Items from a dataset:
•••••

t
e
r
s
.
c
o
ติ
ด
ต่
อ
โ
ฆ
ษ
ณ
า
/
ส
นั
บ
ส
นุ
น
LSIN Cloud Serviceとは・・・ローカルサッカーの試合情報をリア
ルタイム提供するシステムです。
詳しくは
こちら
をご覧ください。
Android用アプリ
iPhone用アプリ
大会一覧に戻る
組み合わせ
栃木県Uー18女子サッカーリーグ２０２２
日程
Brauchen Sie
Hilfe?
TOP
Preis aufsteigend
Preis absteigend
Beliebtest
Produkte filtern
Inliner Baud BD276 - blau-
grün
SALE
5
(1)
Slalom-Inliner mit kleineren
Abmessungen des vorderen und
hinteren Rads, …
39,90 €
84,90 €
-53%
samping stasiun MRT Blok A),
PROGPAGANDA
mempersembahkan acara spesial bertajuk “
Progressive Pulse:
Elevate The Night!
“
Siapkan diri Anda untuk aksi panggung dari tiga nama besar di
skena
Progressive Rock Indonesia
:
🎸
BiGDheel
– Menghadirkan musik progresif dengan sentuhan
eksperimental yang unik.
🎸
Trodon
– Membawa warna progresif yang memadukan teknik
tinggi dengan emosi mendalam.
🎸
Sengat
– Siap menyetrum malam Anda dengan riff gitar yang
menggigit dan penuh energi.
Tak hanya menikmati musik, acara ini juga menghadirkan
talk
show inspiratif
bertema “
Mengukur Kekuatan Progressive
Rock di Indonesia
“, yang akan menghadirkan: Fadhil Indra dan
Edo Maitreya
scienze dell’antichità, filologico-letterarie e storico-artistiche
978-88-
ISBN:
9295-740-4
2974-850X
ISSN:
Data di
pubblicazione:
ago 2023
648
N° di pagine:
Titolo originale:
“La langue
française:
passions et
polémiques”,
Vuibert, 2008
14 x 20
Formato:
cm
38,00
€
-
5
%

•••••

### HOW TO COMPLETE THIS TASK
Extract all the entries word for word.

### FINISHED TASK
t
e
r
s
.
c
o
ติ
ด
ต่
อ
โ
ฆ
ษ
ณ
า
/
ส
นั
บ
ส
นุ
น
LSIN Cloud Serviceとは・・・ローカルサッカーの試合情報をリア
ルタイム提供するシステムです。
詳しくは
こちら
をご覧ください。
Android用アプリ
iPhone用アプリ
大会一覧に戻る
組み合わせ
栃木県Uー18女子サッカーリーグ２０２２
日程
Brauchen Sie
Hilfe?
TOP
Preis aufsteigend
Preis absteigend
Beliebtest
Produkte filtern
Inliner Baud BD276 - blau-
grün
SALE
5
(1)
Slalom-Inliner mit kleineren
Abmessungen des vorderen und
hinteren Rads, …
39,90 €
84,90 €
-53%
samping stasiun MRT Blok A),
PROGPAGANDA
mempersembahkan acara spesial bertajuk “
Progressive Pulse:
Elevate The Night!
“
Siapkan diri Anda untuk aksi panggung dari tiga nama besar di
skena
Progressive Rock Indonesia
:
🎸
BiGDheel
– Menghadirkan musik progresif dengan sentuhan
eksperimental yang unik.
🎸
Trodon
– Membawa warna progresif yang memadukan teknik
tinggi dengan emosi mendalam.
🎸
Sengat
– Siap menyetrum malam Anda dengan riff gitar yang
menggigit dan penuh energi.
Tak hanya menikmati musik, acara ini juga menghadirkan
talk
show inspiratif
bertema “
Mengukur Kekuatan Progressive
Rock di Indonesia
“, yang akan menghadirkan: Fadhil Indra dan
Edo Maitreya
scienze dell’antichità, filologico-letterarie e storico-artistiche
978-88-
ISBN:
9295-740-4
2974-850X
ISSN:
Data di
pubblicazione:
ago 2023
648
N° di pagine:
Titolo originale:
“La langue
française:
passions et
polémiques”,
Vuibert, 2008
14 x 20
Formato:
cm
38,00
€
-
5
%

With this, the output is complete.